Wells became a celebrity upon returning to Britain. He even toyed with the press that he had a secret roulette strategy.
This notion was just another con. Wells simply got lucky while using an aggressive betting strategy.
The luck would finally run out when he returned to Monte Carlo for a third time. He lost everything and returned to Britain penniless.
As if this wasn’t bad enough, Wells was also arrested for fraud. He spent the rest of his life in and out of prison.
6 – Harry Findlay
A professional sports bettor, Harry Findlay has won millions of pounds through different sports and horse racing. He’s also become a celebrity in the UK due to his outspoken ways.
Findlay started drinking his own Kool-Aid in 2007. He placed a £2.5 million bet on New Zealand beating France in the Rugby World Cup.
Findlay was so sure of a win that he held a big party at the stadium. His huge bet looked like it would pay off when New Zealand led 13-3 at halftime.
Despite the big lead, Findlay hedged with a relatively small bet on France making a comeback. This wager promised to pay £600,000 if the French pulled off the miracle.
They indeed did so and dealt Findlay a massive lost. He at least salvaged £600k thanks to his halftime hedge.
This was just the beginning as Findlay continued to lose more bets over the years. He also poured money into saving Coventry Stadium’s greyhound racing program only to get burned.
Findlay is now worth far less than he used to be. He’s still a successful horse bettor but not to the same extend as previously.
7 – Archie Karas
No story beats Archie Karas’ fall from gambling grace. He managed to pull off the greatest gambling run in history only to lose everything.
Karas’ tale began in Los Angeles where he was down to his last $50. Rather than saving up money to reload, he headed to Las Vegas in 1992.
Once here, he borrowed $10,000 from a friend and won enough to build a decent bankroll. Karas proceeded to win millions of dollars through a combination of pool and poker.
By the time he was worth $17 million, nobody would play Karas in pool or poker. He resorted to playing high-stakes craps at Binion’s Gambling hall.
In 1995, Karas switched to baccarat and lost $11 million. He returned to the craps tables only to lose an additional $18 million.
Following a brief visit back to his native country of Greece, Karas began playing baccarat, craps, and poker in Vegas. All three propelled his losses until he was left with nothing.
Karas has since gone on other large runs only to lose the money. He was arrested in 2013 for marking cards at a San Diego casino.
All the gamblers on this list have had to think ‘what if’ when reflecting back on their careers. Each of these players was up big at some point and lost everything.
Ungar is arguably the best all-around gambler ever. But sports betting and cocaine proved to be powerful addictions that he couldn’t overcome.
Erick Lindgren once appeared set for life thanks to his poker winnings and Full Tilt sponsorship.

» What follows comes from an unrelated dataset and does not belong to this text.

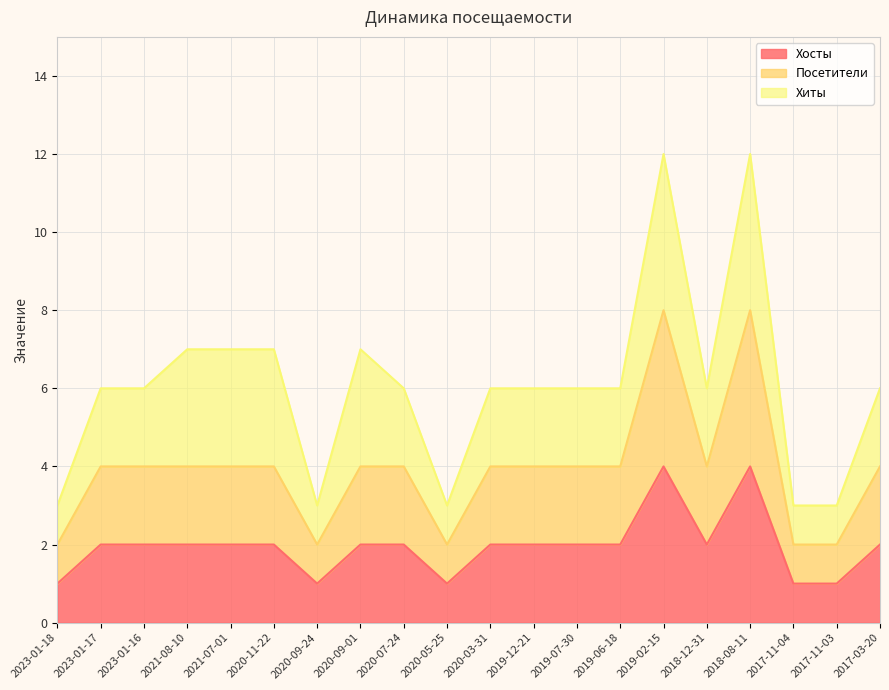

True or false: Посетители has more than 0 points higher than both neighbors.

True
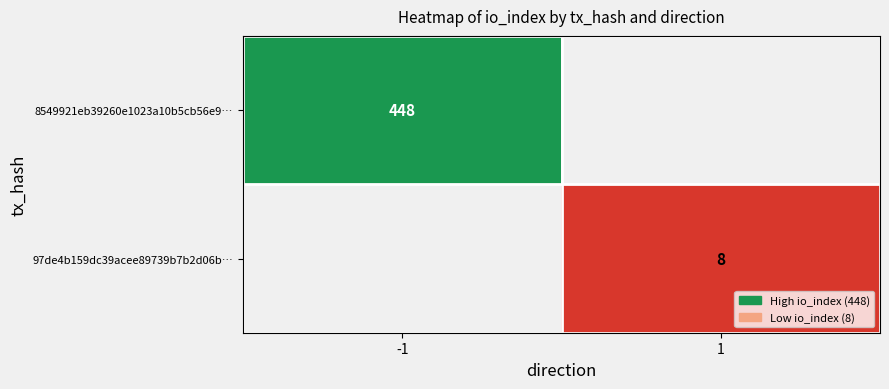

True or false: 97de4b159dc39acee89739b7b2d06b… has a value of 8 at 1.

True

But like Ungar, he couldn’t resist betting big on sports — much to his detriment.
Terrance Watanabe built Oriental Trading into a well-known international company. He cashed out in 2000 only to lose over $200 million of his fortune to Vegas casinos.
Ryazan was one of the earliest success stories in DFS. However, his good fortune took a downturn when mounting credit card debt and bad bankroll management caused him to go broke.
Charles Wells was a nineteenth century conman who got extremely lucky playing roulette. He pushed his luck too many times and lost everything.
Harry Findlay won millions of pounds through sports gambling. But big bets and a failed bid to help UK greyhound racing cost him his fortune.
Finally, Archie Karas won $40 million after starting with just $50. He couldn’t quit at the top, though, and ended up losing the entire amount.
You may never win as big as any of these gamblers. But if you do, heed their stories so that you can quit with some of your profits.